- _WHAT NEEDS TO BE DONE_
Your answer must be every line below, repeated exactly.

- _INPUT FOR THIS TASK_
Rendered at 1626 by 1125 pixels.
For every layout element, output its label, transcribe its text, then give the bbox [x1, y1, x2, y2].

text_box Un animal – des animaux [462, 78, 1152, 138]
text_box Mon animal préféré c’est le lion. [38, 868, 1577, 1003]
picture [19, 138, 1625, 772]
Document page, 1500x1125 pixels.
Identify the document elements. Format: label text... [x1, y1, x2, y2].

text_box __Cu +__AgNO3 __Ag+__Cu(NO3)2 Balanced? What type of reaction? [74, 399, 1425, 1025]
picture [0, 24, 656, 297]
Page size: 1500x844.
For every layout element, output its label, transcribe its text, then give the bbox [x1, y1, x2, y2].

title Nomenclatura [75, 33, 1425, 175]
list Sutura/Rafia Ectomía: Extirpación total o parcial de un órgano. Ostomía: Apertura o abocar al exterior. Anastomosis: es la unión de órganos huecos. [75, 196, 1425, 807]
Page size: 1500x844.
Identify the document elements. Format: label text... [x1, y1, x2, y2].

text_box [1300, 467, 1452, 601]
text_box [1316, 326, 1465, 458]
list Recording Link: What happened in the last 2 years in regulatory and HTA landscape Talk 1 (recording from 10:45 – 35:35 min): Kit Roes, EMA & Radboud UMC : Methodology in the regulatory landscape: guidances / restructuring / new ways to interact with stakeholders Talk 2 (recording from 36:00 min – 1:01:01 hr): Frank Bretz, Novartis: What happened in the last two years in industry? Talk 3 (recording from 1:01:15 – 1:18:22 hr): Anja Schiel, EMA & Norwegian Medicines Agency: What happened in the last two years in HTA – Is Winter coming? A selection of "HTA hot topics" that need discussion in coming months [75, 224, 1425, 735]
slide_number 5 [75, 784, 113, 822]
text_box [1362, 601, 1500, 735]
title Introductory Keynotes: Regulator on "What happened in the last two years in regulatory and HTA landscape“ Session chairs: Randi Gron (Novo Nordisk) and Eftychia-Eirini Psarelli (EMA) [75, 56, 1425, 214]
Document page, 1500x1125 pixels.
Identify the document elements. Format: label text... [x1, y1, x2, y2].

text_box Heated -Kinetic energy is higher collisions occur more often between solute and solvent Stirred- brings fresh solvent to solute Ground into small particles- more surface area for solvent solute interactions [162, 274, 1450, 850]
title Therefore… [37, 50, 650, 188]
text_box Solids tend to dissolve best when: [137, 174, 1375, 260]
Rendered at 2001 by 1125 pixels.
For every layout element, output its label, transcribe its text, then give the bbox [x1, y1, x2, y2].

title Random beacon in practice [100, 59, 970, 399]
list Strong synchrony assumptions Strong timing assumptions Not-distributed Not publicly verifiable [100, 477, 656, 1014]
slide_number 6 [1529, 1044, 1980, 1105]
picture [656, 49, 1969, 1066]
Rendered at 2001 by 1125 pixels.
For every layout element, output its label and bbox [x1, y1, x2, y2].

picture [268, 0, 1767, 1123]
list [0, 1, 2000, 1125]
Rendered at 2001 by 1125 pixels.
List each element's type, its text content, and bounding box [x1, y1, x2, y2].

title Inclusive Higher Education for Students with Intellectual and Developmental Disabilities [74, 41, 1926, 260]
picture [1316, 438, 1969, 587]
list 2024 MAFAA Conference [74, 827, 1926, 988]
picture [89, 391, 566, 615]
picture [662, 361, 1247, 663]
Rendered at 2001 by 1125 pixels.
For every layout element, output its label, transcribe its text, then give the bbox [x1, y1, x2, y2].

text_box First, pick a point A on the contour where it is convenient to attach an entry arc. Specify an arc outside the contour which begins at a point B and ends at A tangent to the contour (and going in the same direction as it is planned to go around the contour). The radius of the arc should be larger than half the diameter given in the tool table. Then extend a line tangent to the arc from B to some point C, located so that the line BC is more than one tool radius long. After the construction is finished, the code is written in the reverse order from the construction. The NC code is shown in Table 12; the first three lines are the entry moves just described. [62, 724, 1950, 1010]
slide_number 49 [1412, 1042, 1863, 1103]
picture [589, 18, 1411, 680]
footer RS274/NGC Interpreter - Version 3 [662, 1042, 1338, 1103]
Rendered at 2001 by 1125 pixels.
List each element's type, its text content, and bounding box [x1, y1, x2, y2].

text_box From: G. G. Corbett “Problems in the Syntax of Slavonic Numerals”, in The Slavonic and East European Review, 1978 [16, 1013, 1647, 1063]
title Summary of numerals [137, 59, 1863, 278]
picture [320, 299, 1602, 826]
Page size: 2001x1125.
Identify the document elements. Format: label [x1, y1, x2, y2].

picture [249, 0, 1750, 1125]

- _FINISHED TASK_
Rendered at 1626 by 1125 pixels.
For every layout element, output its label, transcribe its text, then give the bbox [x1, y1, x2, y2].

text_box Un animal – des animaux [462, 78, 1152, 138]
text_box Mon animal préféré c’est le lion. [38, 868, 1577, 1003]
picture [19, 138, 1625, 772]
Document page, 1500x1125 pixels.
Identify the document elements. Format: label text... [x1, y1, x2, y2].

text_box __Cu +__AgNO3 __Ag+__Cu(NO3)2 Balanced? What type of reaction? [74, 399, 1425, 1025]
picture [0, 24, 656, 297]
Page size: 1500x844.
For every layout element, output its label, transcribe its text, then give the bbox [x1, y1, x2, y2].

title Nomenclatura [75, 33, 1425, 175]
list Sutura/Rafia Ectomía: Extirpación total o parcial de un órgano. Ostomía: Apertura o abocar al exterior. Anastomosis: es la unión de órganos huecos. [75, 196, 1425, 807]
Page size: 1500x844.
Identify the document elements. Format: label text... [x1, y1, x2, y2].

text_box [1300, 467, 1452, 601]
text_box [1316, 326, 1465, 458]
list Recording Link: What happened in the last 2 years in regulatory and HTA landscape Talk 1 (recording from 10:45 – 35:35 min): Kit Roes, EMA & Radboud UMC : Methodology in the regulatory landscape: guidances / restructuring / new ways to interact with stakeholders Talk 2 (recording from 36:00 min – 1:01:01 hr): Frank Bretz, Novartis: What happened in the last two years in industry? Talk 3 (recording from 1:01:15 – 1:18:22 hr): Anja Schiel, EMA & Norwegian Medicines Agency: What happened in the last two years in HTA – Is Winter coming? A selection of "HTA hot topics" that need discussion in coming months [75, 224, 1425, 735]
slide_number 5 [75, 784, 113, 822]
text_box [1362, 601, 1500, 735]
title Introductory Keynotes: Regulator on "What happened in the last two years in regulatory and HTA landscape“ Session chairs: Randi Gron (Novo Nordisk) and Eftychia-Eirini Psarelli (EMA) [75, 56, 1425, 214]
Document page, 1500x1125 pixels.
Identify the document elements. Format: label text... [x1, y1, x2, y2].

text_box Heated -Kinetic energy is higher collisions occur more often between solute and solvent Stirred- brings fresh solvent to solute Ground into small particles- more surface area for solvent solute interactions [162, 274, 1450, 850]
title Therefore… [37, 50, 650, 188]
text_box Solids tend to dissolve best when: [137, 174, 1375, 260]
Rendered at 2001 by 1125 pixels.
For every layout element, output its label, transcribe its text, then give the bbox [x1, y1, x2, y2].

title Random beacon in practice [100, 59, 970, 399]
list Strong synchrony assumptions Strong timing assumptions Not-distributed Not publicly verifiable [100, 477, 656, 1014]
slide_number 6 [1529, 1044, 1980, 1105]
picture [656, 49, 1969, 1066]
Rendered at 2001 by 1125 pixels.
For every layout element, output its label and bbox [x1, y1, x2, y2].

picture [268, 0, 1767, 1123]
list [0, 1, 2000, 1125]
Rendered at 2001 by 1125 pixels.
List each element's type, its text content, and bounding box [x1, y1, x2, y2].

title Inclusive Higher Education for Students with Intellectual and Developmental Disabilities [74, 41, 1926, 260]
picture [1316, 438, 1969, 587]
list 2024 MAFAA Conference [74, 827, 1926, 988]
picture [89, 391, 566, 615]
picture [662, 361, 1247, 663]
Rendered at 2001 by 1125 pixels.
For every layout element, output its label, transcribe its text, then give the bbox [x1, y1, x2, y2].

text_box First, pick a point A on the contour where it is convenient to attach an entry arc. Specify an arc outside the contour which begins at a point B and ends at A tangent to the contour (and going in the same direction as it is planned to go around the contour). The radius of the arc should be larger than half the diameter given in the tool table. Then extend a line tangent to the arc from B to some point C, located so that the line BC is more than one tool radius long. After the construction is finished, the code is written in the reverse order from the construction. The NC code is shown in Table 12; the first three lines are the entry moves just described. [62, 724, 1950, 1010]
slide_number 49 [1412, 1042, 1863, 1103]
picture [589, 18, 1411, 680]
footer RS274/NGC Interpreter - Version 3 [662, 1042, 1338, 1103]
Rendered at 2001 by 1125 pixels.
List each element's type, its text content, and bounding box [x1, y1, x2, y2].

text_box From: G. G. Corbett “Problems in the Syntax of Slavonic Numerals”, in The Slavonic and East European Review, 1978 [16, 1013, 1647, 1063]
title Summary of numerals [137, 59, 1863, 278]
picture [320, 299, 1602, 826]
Page size: 2001x1125.
Identify the document elements. Format: label [x1, y1, x2, y2].

picture [249, 0, 1750, 1125]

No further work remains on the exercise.